Audrey with her mother and four stepsisters.
Front row (L-R): Minnie, Neva, Irma
Back row (L-R): Velma, Etta, Audrey
"Aunt Etta had gone to the farm and gathered up some of [Minnie's] personal things and enough furniture that she rented two rooms in a home and set up housekeeping. Mom and Dad took out a small burial policy on her, so just in case something happened they could pay their share of her final expenses. She lived there for a number of years. Her other girls were able to keep her in clothing. Christmas and birthdays she always got quality clothes, coats, shoes and such from the girls. When she died, she had accumulated savings enough to pay for her burial from Social Security. Now that is money management.
"Don't think she ever went hungry during that time. She was one person I know who could go into a kitchen and come up with a delicious meal with very little. She could make the most delicious biscuits and gravy, coconut cakes, fried chicken, et cetera. She was a God fearing woman and attended church regularly. She had very little joy in her life but she was so bitter about Ernest that she deprived Mom of any interaction with her dad.

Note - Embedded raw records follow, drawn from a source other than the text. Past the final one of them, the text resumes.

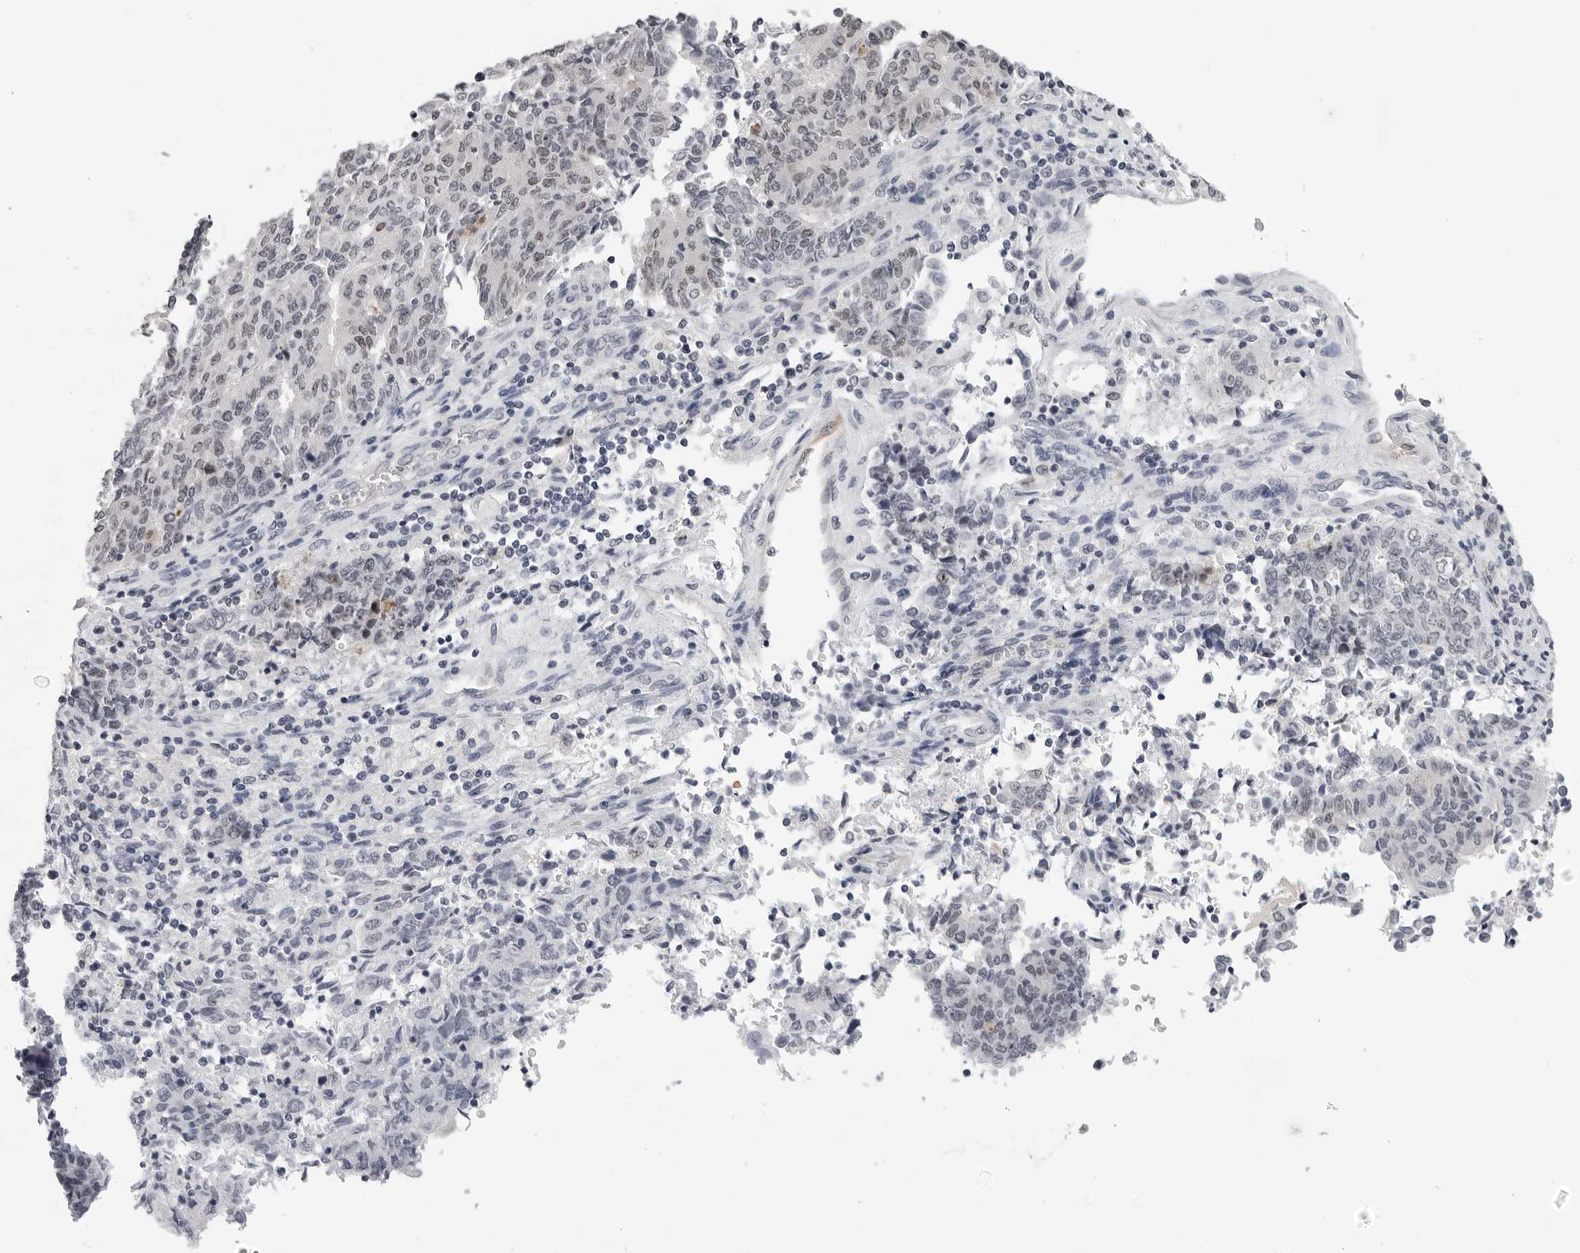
{"staining": {"intensity": "negative", "quantity": "none", "location": "none"}, "tissue": "endometrial cancer", "cell_type": "Tumor cells", "image_type": "cancer", "snomed": [{"axis": "morphology", "description": "Adenocarcinoma, NOS"}, {"axis": "topography", "description": "Endometrium"}], "caption": "High magnification brightfield microscopy of endometrial cancer (adenocarcinoma) stained with DAB (brown) and counterstained with hematoxylin (blue): tumor cells show no significant staining.", "gene": "GNL2", "patient": {"sex": "female", "age": 80}}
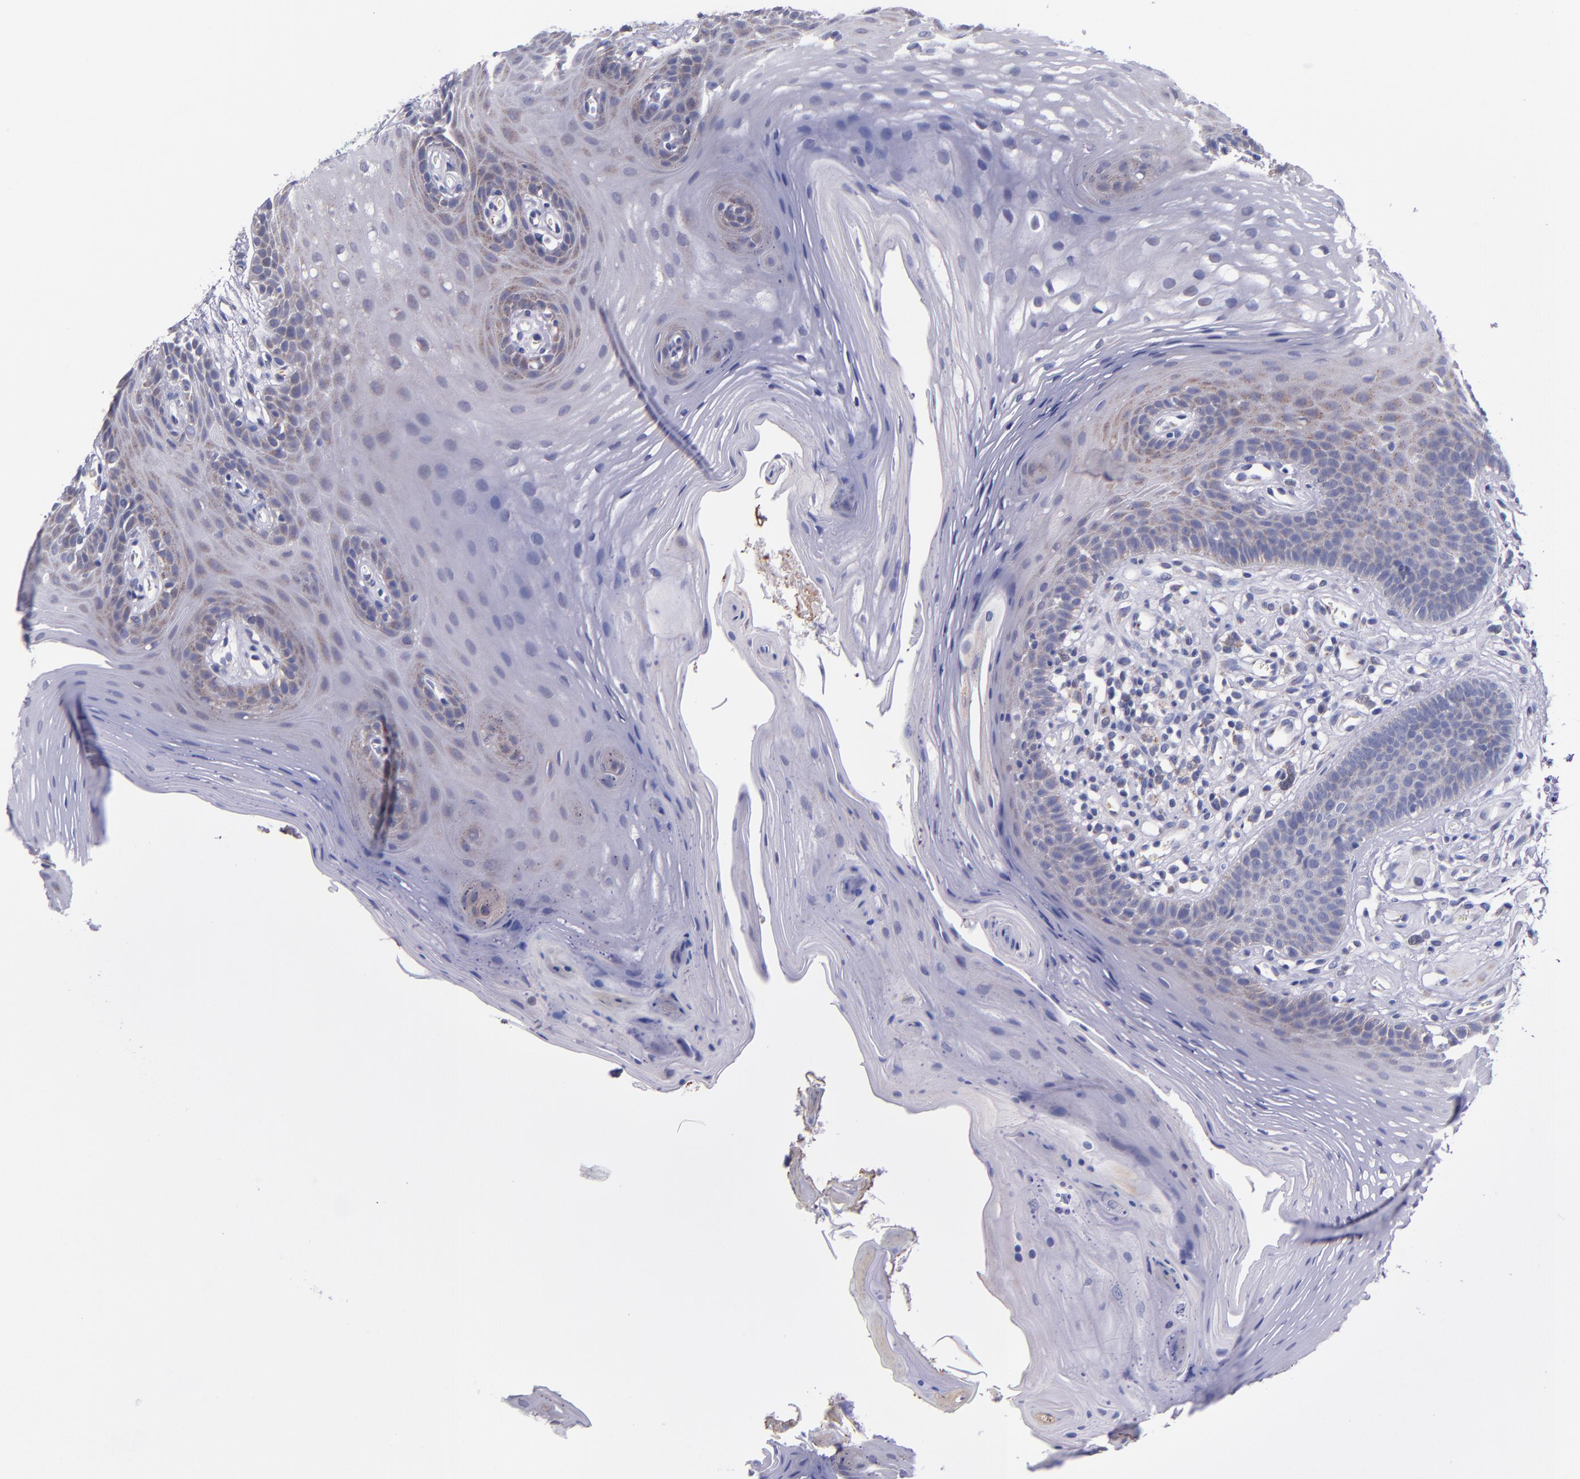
{"staining": {"intensity": "weak", "quantity": "25%-75%", "location": "cytoplasmic/membranous"}, "tissue": "oral mucosa", "cell_type": "Squamous epithelial cells", "image_type": "normal", "snomed": [{"axis": "morphology", "description": "Normal tissue, NOS"}, {"axis": "topography", "description": "Oral tissue"}], "caption": "Protein staining demonstrates weak cytoplasmic/membranous expression in approximately 25%-75% of squamous epithelial cells in unremarkable oral mucosa.", "gene": "RAB41", "patient": {"sex": "male", "age": 62}}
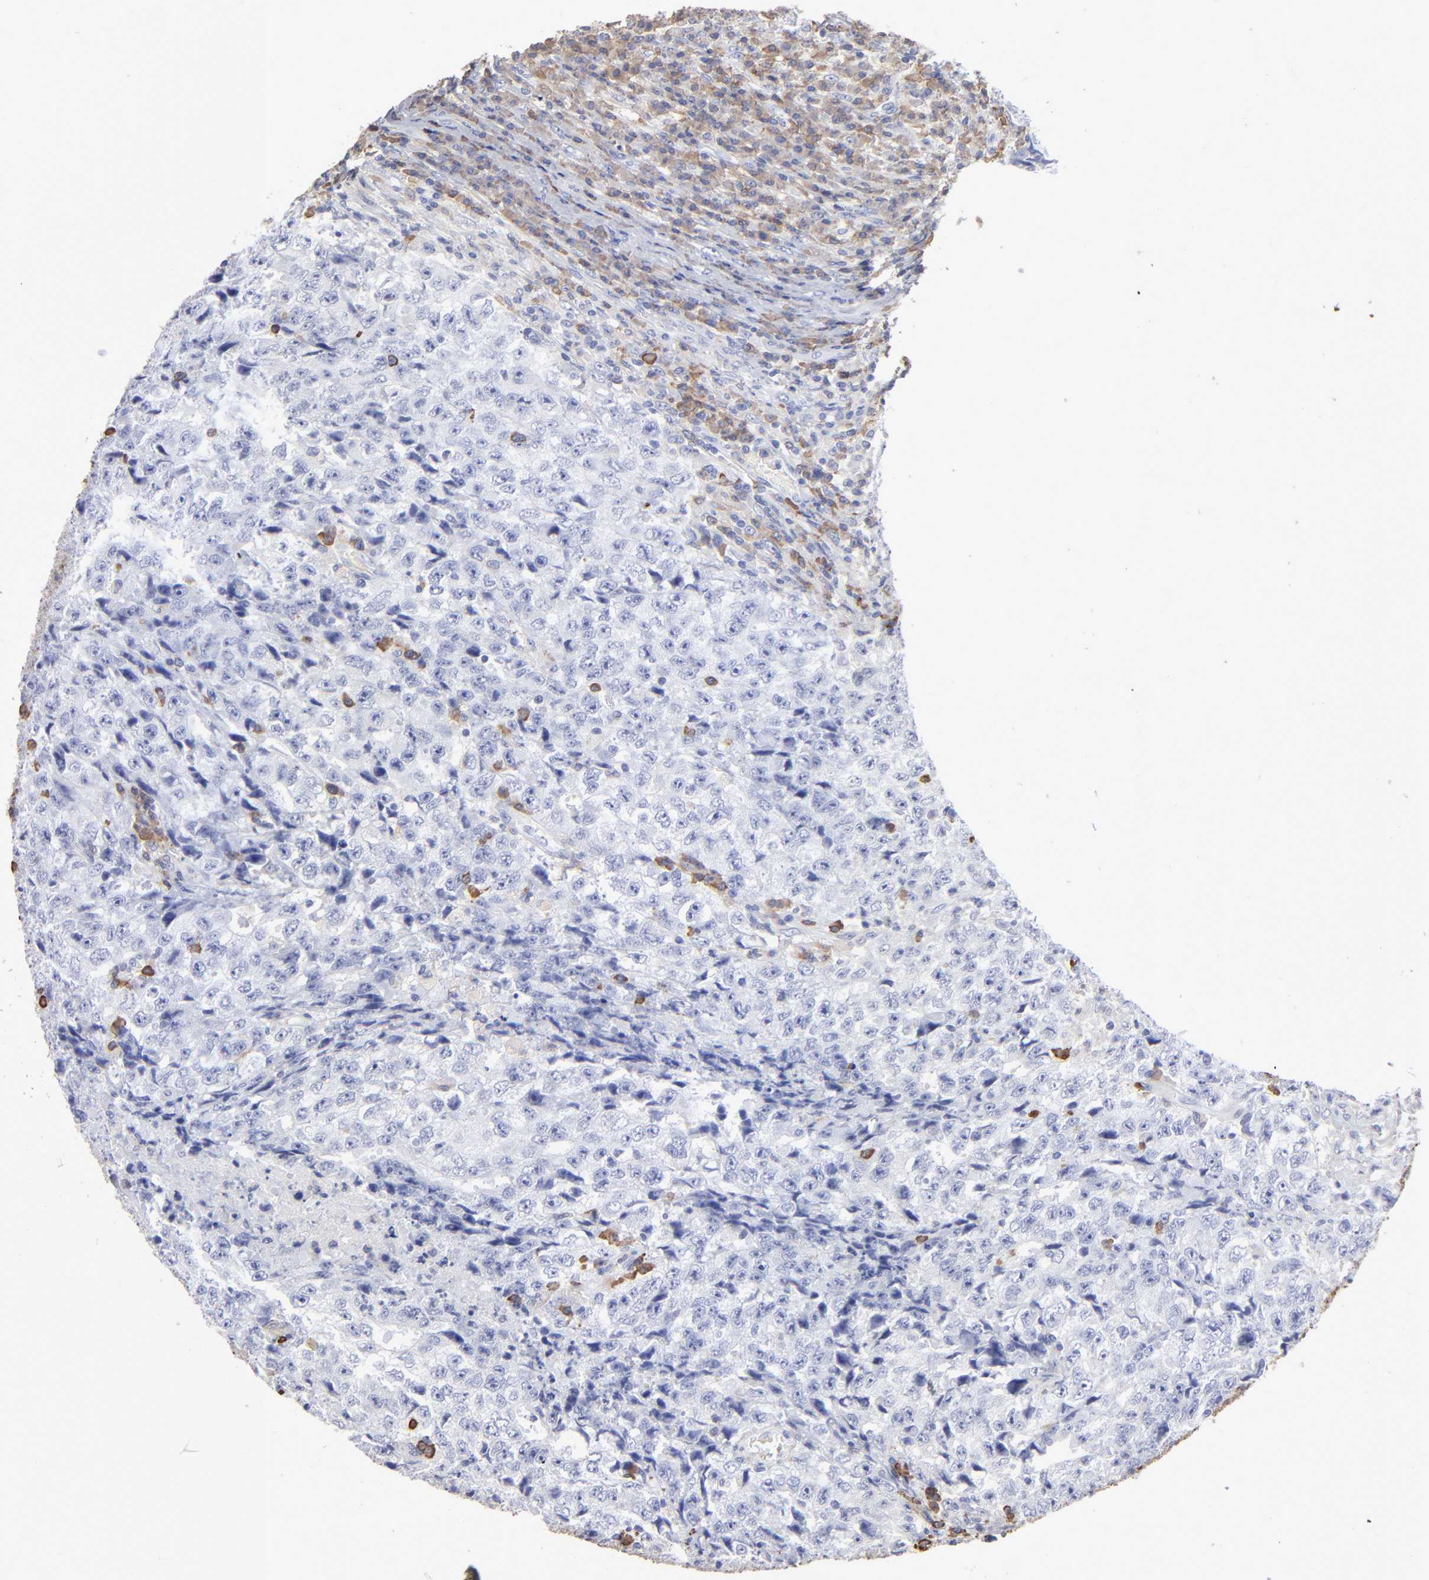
{"staining": {"intensity": "negative", "quantity": "none", "location": "none"}, "tissue": "testis cancer", "cell_type": "Tumor cells", "image_type": "cancer", "snomed": [{"axis": "morphology", "description": "Necrosis, NOS"}, {"axis": "morphology", "description": "Carcinoma, Embryonal, NOS"}, {"axis": "topography", "description": "Testis"}], "caption": "Testis embryonal carcinoma was stained to show a protein in brown. There is no significant positivity in tumor cells.", "gene": "LAT2", "patient": {"sex": "male", "age": 19}}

"After Mom and Dad were married, Mom learned that [Ernest] did not abandon her. He went on to California to work in the construction field and made good money. He used to send money for Mom, and [Grandma] would return it. He also sent things to Mom and Grandma would not let her have them. One year he sent a beautiful doll to her for Christmas, but Grandma would not let her play with it. She hung it up on a wall like it was a picture, and one of Mom's sisters wanted to play with it. Grandma refused, but Etta threw something at it and knocked it off the wall and broke it. Mom never forgot that incident, nor did she let Etta forget it.
"I was just a small child when Mom got a letter from [Ernest] asking if he could come to Springfield to see her. She was so thrilled, and from then on Grandma had no say in that relationship. By that time he had returned from California to Galena to take care of his brother. We would drive down there sometimes on Sunday, and he was always thrilled. Another thing he did was that he always sent a birthday card with a dollar bill enclosed to each of us kids. He was a kindly person, and he made his own home brew, which he bottled and tied the bottles together with rope and kept in the well to keep them cool. He was so well traveled that he kept us fascinated with some of his stories. When he died, he left that 40-acre homestead to Mom. She later sold it. But that was her only legacy."